Il sole entra da finestre opache e cade sulla mappa che giace a terra, per metà sotto la porta del retro. Non era poi così complicato: il ponte è anticipato da una porta trionfale con statue di soldati nelle molteplici nicchie. Basta uscire, seguiti dallo sguardo riprovevole degli avventori, e scoprire che non l’avevamo scorto per semplice distrazione.
Dietro la mappa si vede la panoramica scattata da un aereo e i monumenti principali sono ritoccati con vernice fosforescente. Si vede il traffico, i portici, la rotonda, il parco, il ponte. Una figura microscopica regge una mappa con due mani a pochi passi dall’arco trionfale. Ci si chiede chi sia e si conclude che è solo una coincidenza.
Il ponte ha traversine in legno d’abete argentato e parapetti in trecce d’acciaio. L’insieme è molto blu, verde e giallo, corroso qui e là dalla salsedine. Infatti il mare cade a strapiombo con onde arrabbiate e stanche a sfracellarsi nel silenzio sottostante. Il singolo borbottio che riecheggia dei lontani boati ora colpisce ora lascia indifferenza.

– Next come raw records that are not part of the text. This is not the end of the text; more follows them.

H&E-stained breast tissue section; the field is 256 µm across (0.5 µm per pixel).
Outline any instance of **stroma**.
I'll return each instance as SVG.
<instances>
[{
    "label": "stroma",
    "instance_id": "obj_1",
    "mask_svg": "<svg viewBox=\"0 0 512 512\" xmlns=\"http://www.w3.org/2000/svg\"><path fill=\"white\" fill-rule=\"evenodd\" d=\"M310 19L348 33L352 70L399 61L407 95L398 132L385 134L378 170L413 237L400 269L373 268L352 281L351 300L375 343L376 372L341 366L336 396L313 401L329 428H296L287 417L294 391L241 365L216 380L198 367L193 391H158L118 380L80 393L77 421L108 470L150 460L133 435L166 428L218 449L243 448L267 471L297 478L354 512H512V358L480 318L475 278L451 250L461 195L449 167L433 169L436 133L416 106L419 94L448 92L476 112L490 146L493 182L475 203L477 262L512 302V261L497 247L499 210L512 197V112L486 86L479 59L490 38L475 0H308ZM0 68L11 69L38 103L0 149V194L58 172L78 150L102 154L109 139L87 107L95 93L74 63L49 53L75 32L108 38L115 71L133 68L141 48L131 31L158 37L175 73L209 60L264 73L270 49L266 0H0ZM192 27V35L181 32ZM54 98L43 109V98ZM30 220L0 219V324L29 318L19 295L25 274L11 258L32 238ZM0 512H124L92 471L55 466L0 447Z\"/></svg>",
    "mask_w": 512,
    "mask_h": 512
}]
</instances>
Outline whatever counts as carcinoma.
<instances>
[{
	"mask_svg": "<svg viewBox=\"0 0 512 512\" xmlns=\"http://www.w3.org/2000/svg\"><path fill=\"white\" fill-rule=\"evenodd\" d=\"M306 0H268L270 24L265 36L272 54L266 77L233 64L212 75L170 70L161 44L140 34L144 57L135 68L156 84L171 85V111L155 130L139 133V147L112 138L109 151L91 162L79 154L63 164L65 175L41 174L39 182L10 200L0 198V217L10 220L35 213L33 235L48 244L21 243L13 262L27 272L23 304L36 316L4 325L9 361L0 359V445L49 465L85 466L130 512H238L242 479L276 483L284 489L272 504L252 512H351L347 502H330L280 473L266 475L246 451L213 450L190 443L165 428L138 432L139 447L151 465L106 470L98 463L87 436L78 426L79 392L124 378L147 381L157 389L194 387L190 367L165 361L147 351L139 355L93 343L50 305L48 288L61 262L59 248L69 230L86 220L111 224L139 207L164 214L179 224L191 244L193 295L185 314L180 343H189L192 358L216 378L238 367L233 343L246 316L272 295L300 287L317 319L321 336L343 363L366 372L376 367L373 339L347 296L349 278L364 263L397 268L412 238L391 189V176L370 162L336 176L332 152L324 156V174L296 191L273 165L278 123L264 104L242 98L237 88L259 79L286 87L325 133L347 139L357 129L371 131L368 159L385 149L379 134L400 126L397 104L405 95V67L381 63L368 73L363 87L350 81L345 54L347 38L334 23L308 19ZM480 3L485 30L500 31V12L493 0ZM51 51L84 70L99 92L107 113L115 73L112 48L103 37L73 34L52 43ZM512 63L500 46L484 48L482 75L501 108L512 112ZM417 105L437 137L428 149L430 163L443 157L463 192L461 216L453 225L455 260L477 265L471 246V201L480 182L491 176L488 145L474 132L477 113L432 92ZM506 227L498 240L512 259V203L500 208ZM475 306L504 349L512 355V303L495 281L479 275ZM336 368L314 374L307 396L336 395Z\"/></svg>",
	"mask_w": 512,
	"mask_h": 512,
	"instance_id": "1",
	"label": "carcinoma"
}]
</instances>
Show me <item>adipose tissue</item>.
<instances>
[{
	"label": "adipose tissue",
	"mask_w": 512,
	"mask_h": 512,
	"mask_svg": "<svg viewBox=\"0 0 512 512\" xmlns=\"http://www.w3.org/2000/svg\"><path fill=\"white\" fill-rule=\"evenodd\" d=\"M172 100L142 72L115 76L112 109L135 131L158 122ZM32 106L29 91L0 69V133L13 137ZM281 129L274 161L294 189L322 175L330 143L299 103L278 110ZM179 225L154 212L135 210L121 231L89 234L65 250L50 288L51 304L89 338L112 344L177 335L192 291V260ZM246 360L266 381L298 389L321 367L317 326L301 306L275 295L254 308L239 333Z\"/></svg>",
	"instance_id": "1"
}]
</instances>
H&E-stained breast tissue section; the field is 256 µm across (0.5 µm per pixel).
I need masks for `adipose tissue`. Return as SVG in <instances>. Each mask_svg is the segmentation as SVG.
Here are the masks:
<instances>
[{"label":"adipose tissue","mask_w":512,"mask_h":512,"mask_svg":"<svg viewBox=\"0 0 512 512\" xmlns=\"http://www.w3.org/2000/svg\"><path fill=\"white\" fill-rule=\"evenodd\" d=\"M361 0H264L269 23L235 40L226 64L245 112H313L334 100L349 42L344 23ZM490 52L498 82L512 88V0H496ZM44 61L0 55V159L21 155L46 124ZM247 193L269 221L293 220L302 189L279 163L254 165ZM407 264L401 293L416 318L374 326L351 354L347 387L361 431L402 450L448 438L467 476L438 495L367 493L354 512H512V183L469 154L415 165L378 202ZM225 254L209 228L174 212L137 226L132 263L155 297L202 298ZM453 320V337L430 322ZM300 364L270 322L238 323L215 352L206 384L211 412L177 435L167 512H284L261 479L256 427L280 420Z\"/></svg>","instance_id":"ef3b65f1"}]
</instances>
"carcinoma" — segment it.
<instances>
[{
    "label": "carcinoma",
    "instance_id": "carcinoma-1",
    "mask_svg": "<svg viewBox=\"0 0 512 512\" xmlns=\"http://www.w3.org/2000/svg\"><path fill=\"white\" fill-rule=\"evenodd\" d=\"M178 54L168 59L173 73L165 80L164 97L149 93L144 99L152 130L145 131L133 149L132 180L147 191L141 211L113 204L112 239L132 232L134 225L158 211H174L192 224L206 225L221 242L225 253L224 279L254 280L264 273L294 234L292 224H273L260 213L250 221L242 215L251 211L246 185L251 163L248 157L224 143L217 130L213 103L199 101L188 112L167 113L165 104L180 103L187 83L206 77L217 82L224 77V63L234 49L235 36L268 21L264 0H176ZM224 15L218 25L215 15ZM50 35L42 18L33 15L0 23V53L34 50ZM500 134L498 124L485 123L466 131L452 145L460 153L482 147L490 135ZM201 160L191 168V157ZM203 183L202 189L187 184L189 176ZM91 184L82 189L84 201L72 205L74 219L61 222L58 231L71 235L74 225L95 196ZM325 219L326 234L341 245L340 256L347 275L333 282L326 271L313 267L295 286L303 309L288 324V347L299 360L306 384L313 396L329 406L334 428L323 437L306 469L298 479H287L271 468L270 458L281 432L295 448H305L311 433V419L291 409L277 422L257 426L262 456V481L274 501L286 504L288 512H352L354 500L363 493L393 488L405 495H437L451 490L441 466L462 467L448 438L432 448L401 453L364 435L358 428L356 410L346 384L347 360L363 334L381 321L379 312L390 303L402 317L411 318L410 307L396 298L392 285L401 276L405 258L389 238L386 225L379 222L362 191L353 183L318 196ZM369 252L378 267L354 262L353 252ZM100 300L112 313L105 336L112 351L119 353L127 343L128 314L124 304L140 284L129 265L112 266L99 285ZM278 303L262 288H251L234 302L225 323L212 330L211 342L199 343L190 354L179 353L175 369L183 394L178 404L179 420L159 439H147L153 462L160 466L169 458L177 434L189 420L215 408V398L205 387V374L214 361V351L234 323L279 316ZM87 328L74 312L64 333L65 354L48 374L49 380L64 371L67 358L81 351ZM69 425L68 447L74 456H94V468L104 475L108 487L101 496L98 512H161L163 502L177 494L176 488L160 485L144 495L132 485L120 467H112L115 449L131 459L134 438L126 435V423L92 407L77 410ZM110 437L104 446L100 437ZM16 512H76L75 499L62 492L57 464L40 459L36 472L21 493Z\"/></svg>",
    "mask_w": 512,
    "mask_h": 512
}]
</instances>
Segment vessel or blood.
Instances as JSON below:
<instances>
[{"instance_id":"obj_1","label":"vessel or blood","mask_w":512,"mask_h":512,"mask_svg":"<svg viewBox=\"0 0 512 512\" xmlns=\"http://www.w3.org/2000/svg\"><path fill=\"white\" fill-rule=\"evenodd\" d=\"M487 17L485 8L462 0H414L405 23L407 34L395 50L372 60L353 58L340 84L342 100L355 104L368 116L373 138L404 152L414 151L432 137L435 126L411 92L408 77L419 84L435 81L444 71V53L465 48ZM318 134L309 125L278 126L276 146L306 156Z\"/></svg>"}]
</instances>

A metà del cammino incontri lei.
Agile, ginnasta dai capelli legati sorride e balza in avanti perdendosi in chiacchiere. Si parla parecchio, con lei a dire la mia parte è ascoltare e la faccio, annuendo di quando in quando, con l’orecchio imbottito di cascate e gli occhiali spruzzati dal vento. Ci siamo, dice lei, il ponte si restringe, ma non è esatto: in realtà si arrampica pregando sul versante sbiancato di calce. Si erge ed affonda al tempo stesso, col mare impegnato con metodo e costanza a seppellire sommergere occultare.
Lei scala il fianco, raggiunge il palo conficcato sul promontorio e prosegue noncurante. Dal canto mio resisto una volta, due volte al peso di tonnellate idriche. Alla terza ondata l’apnea si prolunga e mi sveglio coi polmoni invocanti la tregua.
Inanello boccate di requie osservando l’alba, col caffè acciambellato sul cumulo dei desideri.